Short problem → Put every line of the listing below into a numbered list, skipping blank lines and leaving the pictures out.

Task input →
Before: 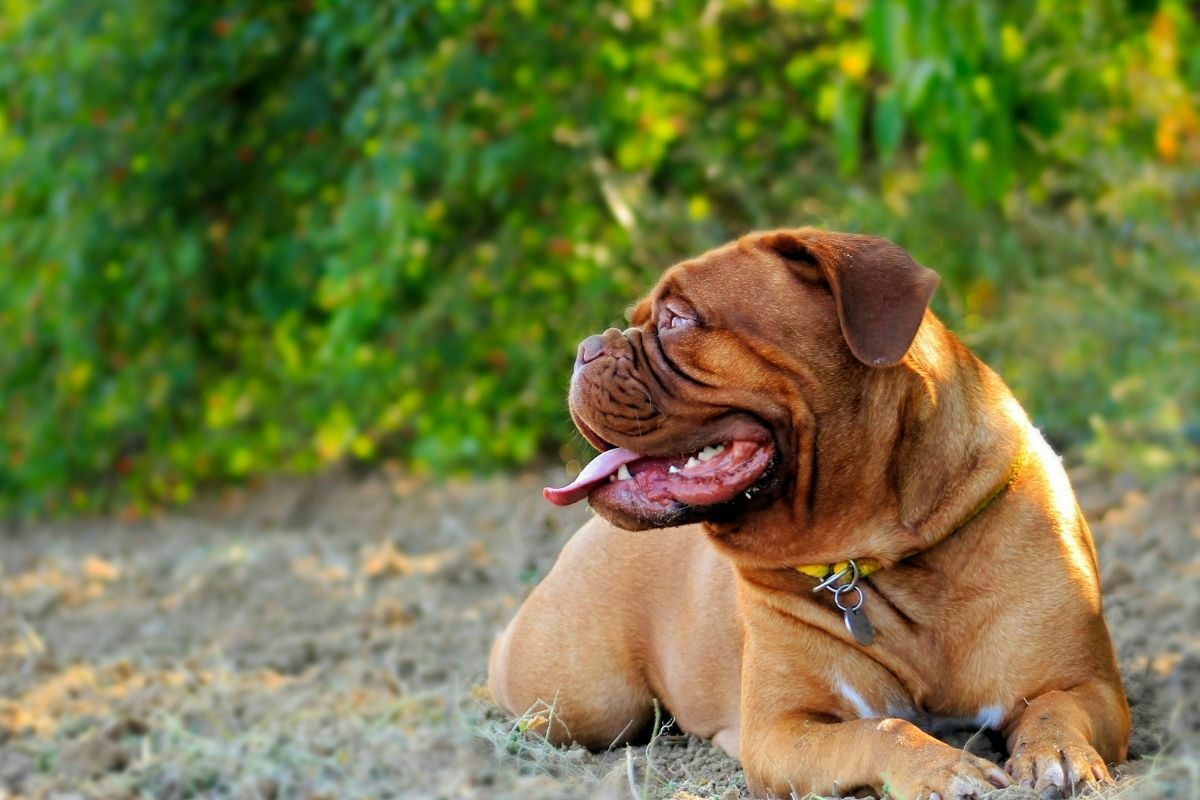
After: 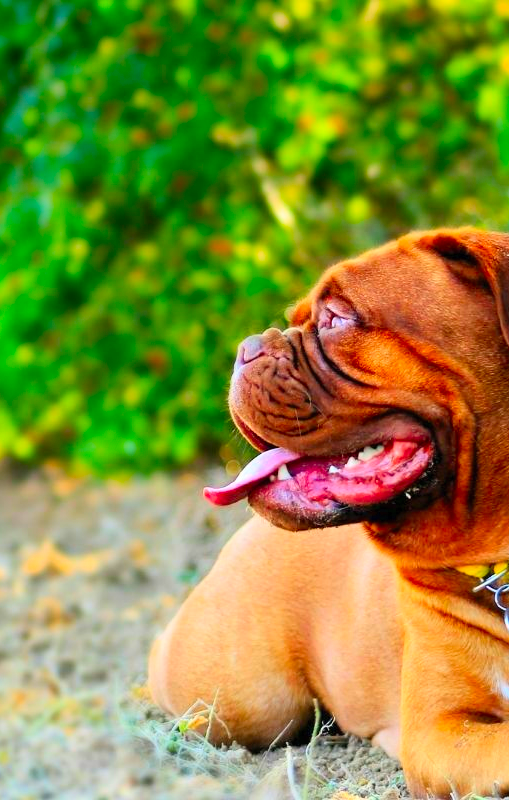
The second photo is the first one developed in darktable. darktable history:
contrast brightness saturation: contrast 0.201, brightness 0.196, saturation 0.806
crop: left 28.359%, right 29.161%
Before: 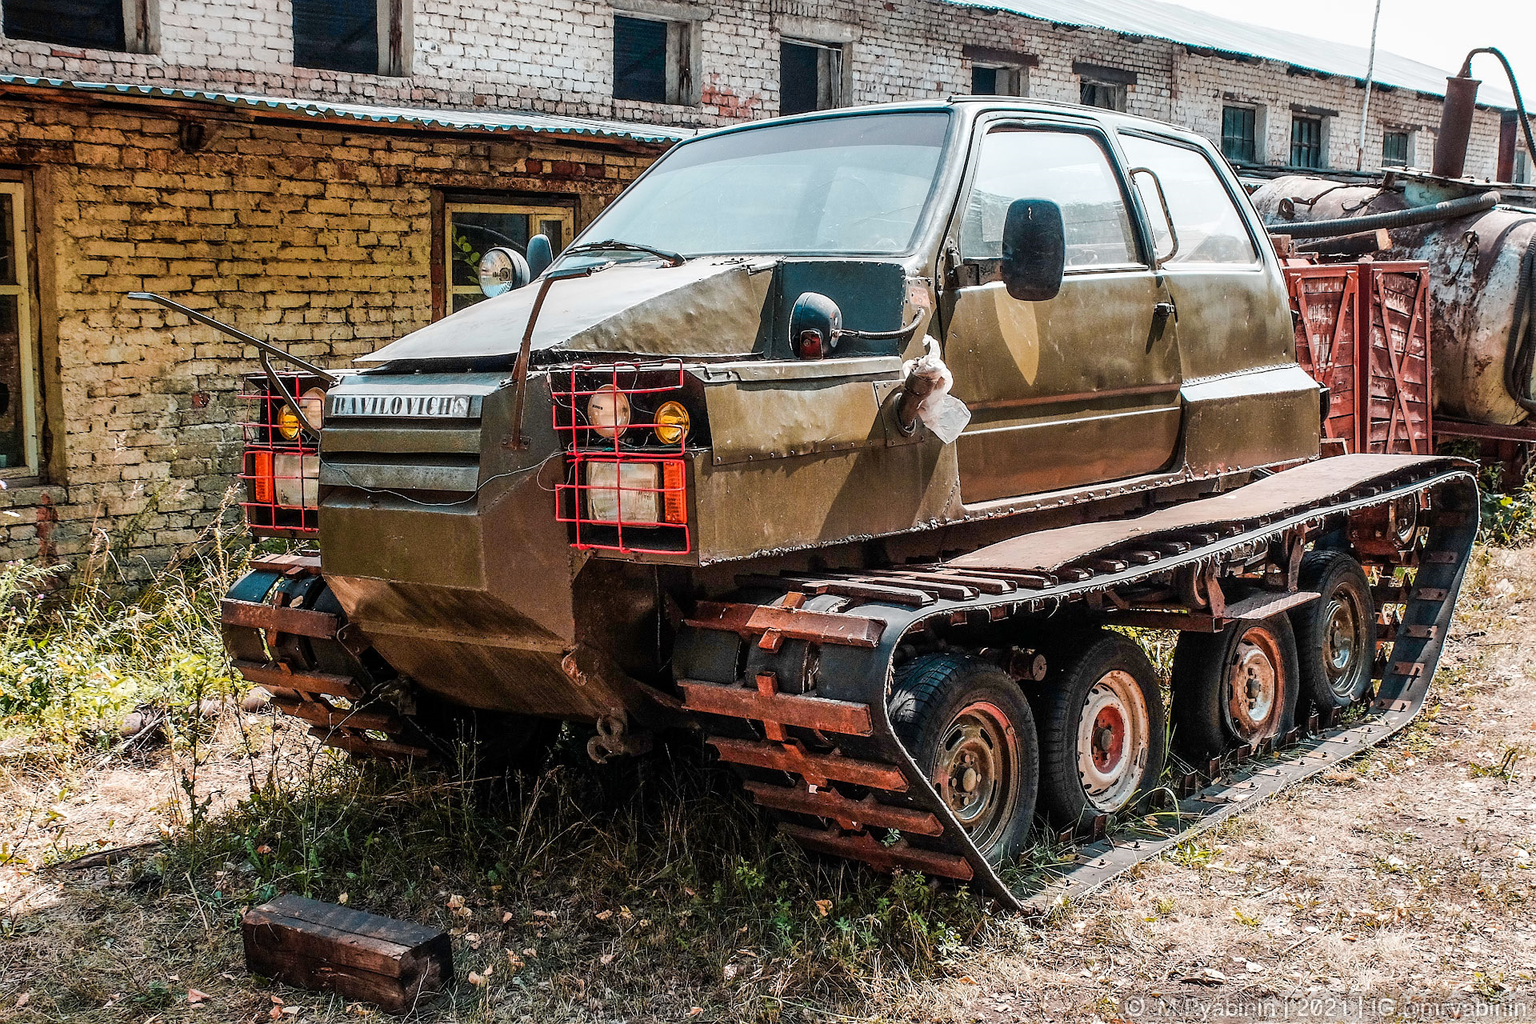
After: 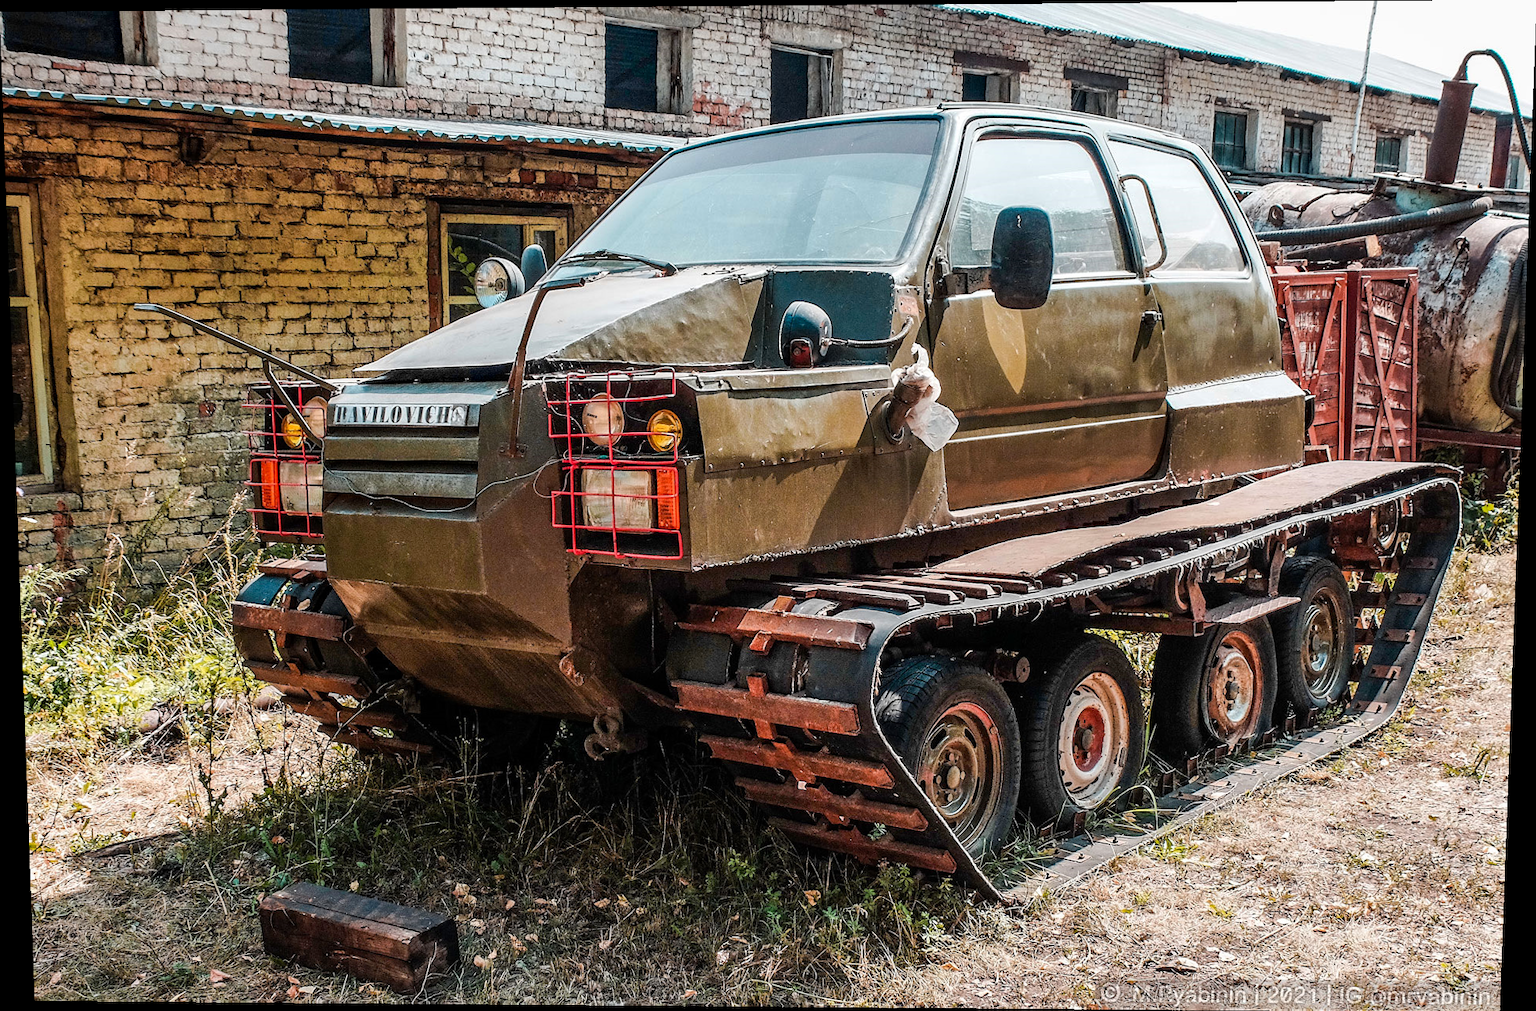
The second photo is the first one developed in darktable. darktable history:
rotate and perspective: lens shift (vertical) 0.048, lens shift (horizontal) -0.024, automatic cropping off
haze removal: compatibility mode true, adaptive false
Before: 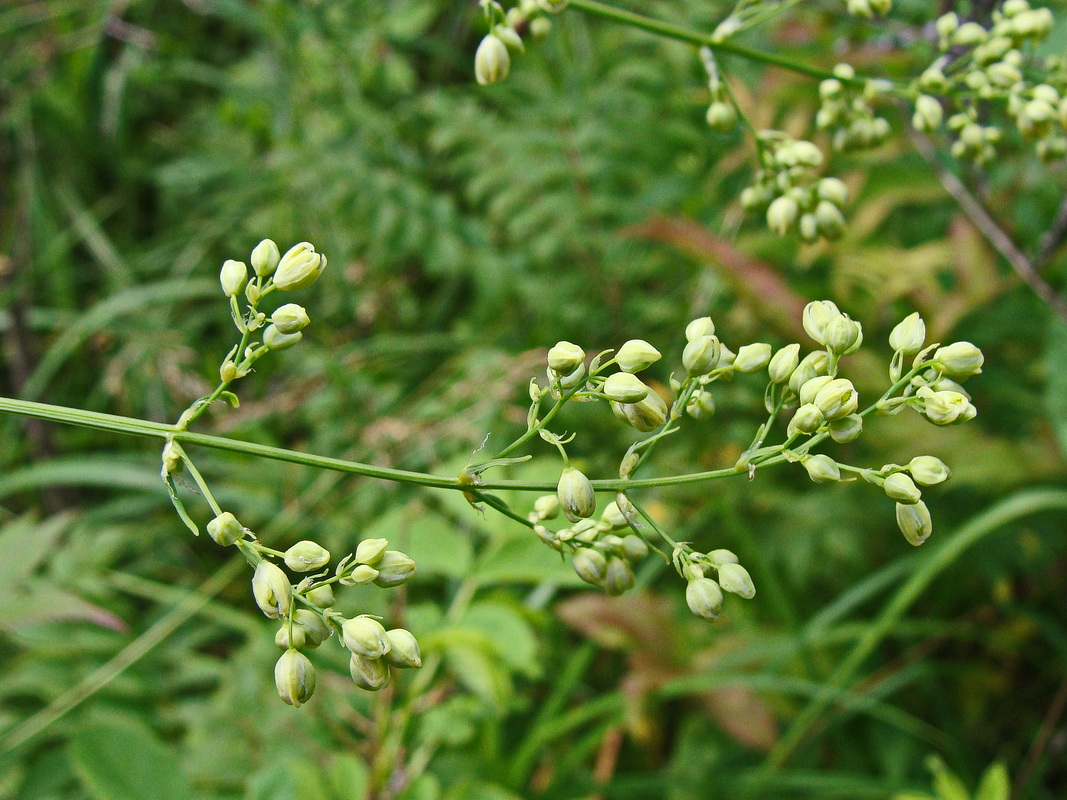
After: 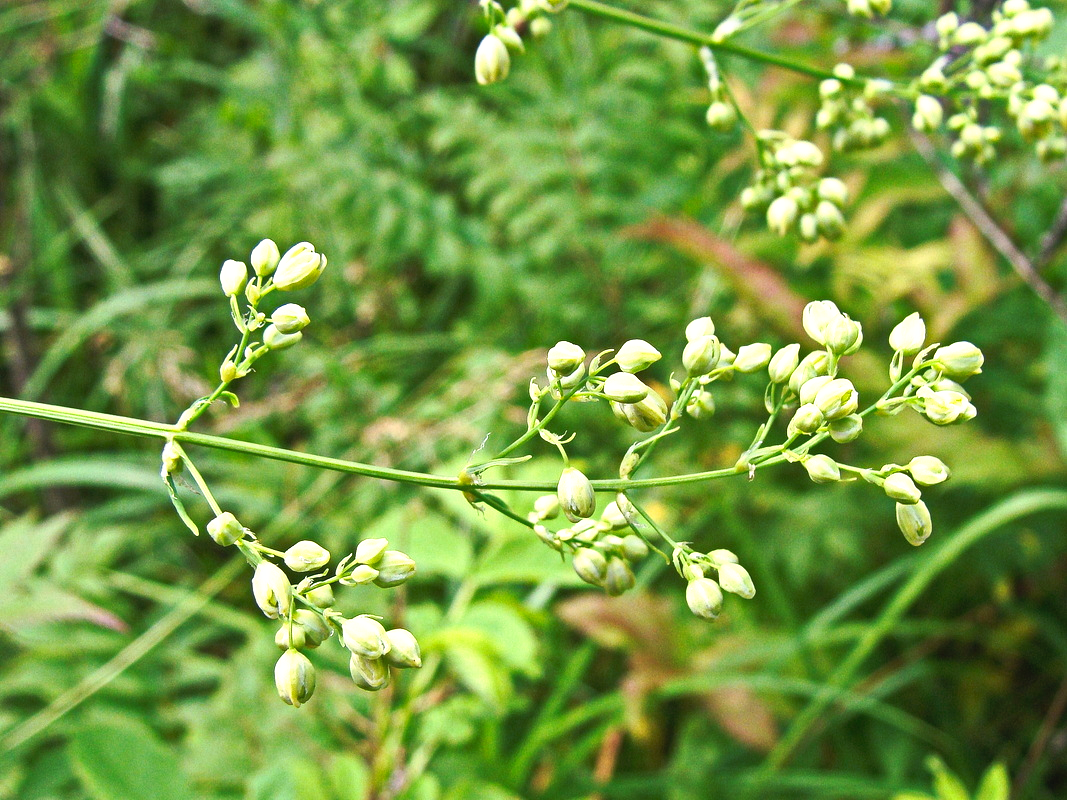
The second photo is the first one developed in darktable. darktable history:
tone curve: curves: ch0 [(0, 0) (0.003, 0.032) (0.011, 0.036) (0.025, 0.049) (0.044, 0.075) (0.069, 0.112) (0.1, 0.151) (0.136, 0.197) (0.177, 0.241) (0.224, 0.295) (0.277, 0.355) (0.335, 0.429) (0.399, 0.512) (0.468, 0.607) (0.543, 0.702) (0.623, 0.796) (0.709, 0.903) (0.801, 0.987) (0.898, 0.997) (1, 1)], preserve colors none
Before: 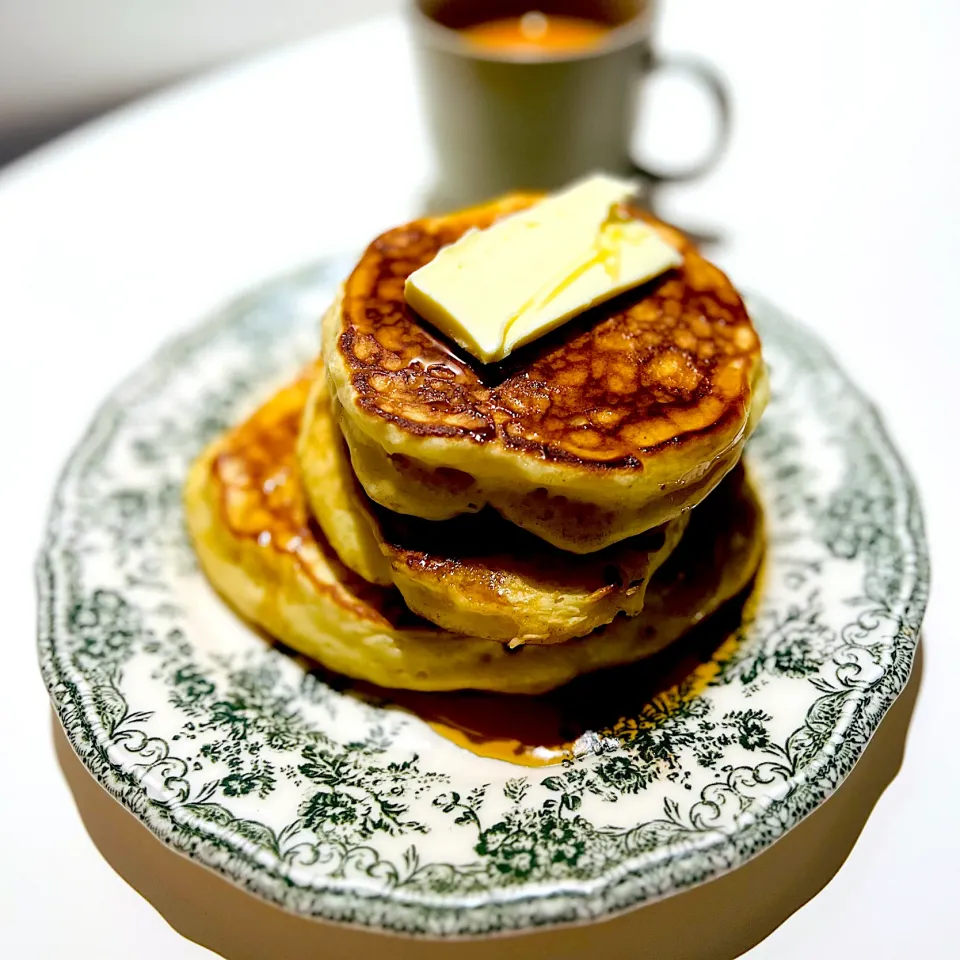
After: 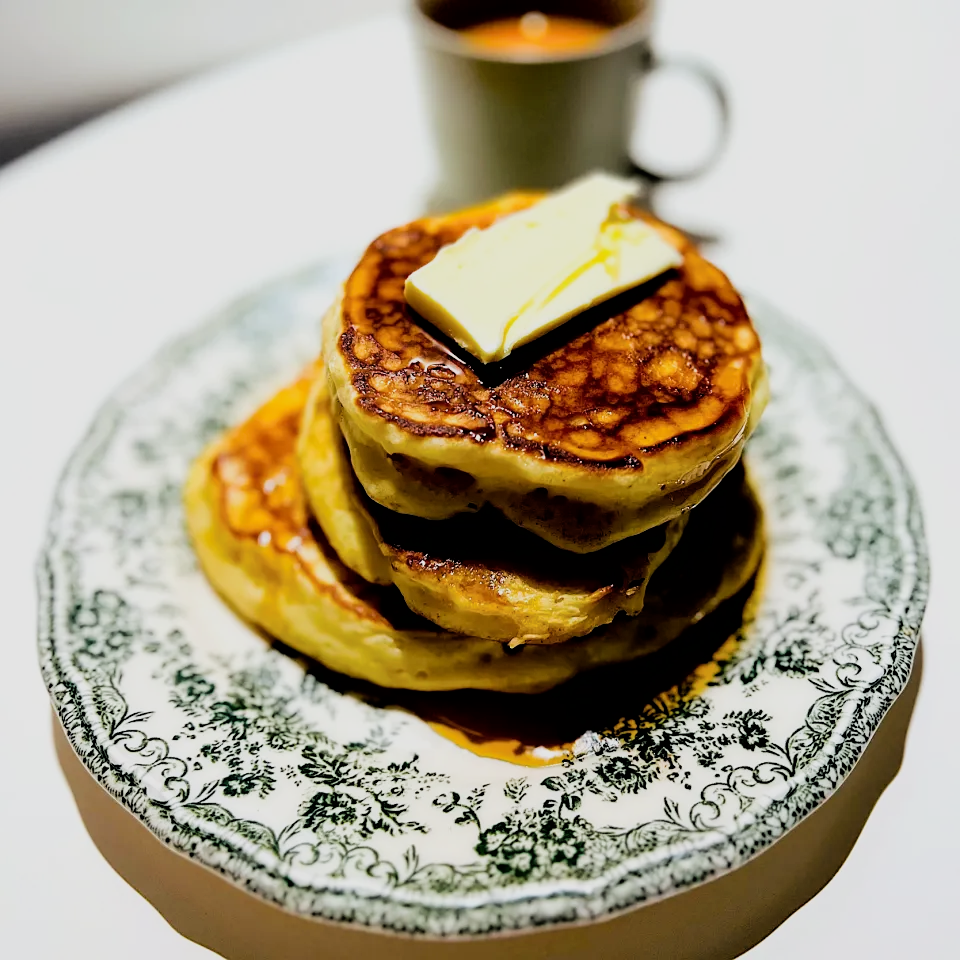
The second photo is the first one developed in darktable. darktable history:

Answer to the problem →
1. Before: 
2. After: 
3. The second photo is the first one developed in darktable. darktable history:
4. contrast brightness saturation: contrast 0.201, brightness 0.196, saturation 0.806
5. crop: left 28.359%, right 29.161%
6. Before: 
7. After: 
8. The second photo is the first one developed in darktable. darktable history:
9. rotate and perspective: lens shift (vertical) 0.048, lens shift (horizontal) -0.024, automatic cropping off
10. haze removal: compatibility mode true, adaptive false
11. Before: 
12. After: 
13. The second photo is the first one developed in darktable. darktable history:
14. tone curve: curves: ch0 [(0, 0) (0.003, 0.032) (0.011, 0.036) (0.025, 0.049) (0.044, 0.075) (0.069, 0.112) (0.1, 0.151) (0.136, 0.197) (0.177, 0.241) (0.224, 0.295) (0.277, 0.355) (0.335, 0.429) (0.399, 0.512) (0.468, 0.607) (0.543, 0.702) (0.623, 0.796) (0.709, 0.903) (0.801, 0.987) (0.898, 0.997) (1, 1)], preserve colors none
15. Before: 
16. After: 
17. The second photo is the first one developed in darktable. darktable history:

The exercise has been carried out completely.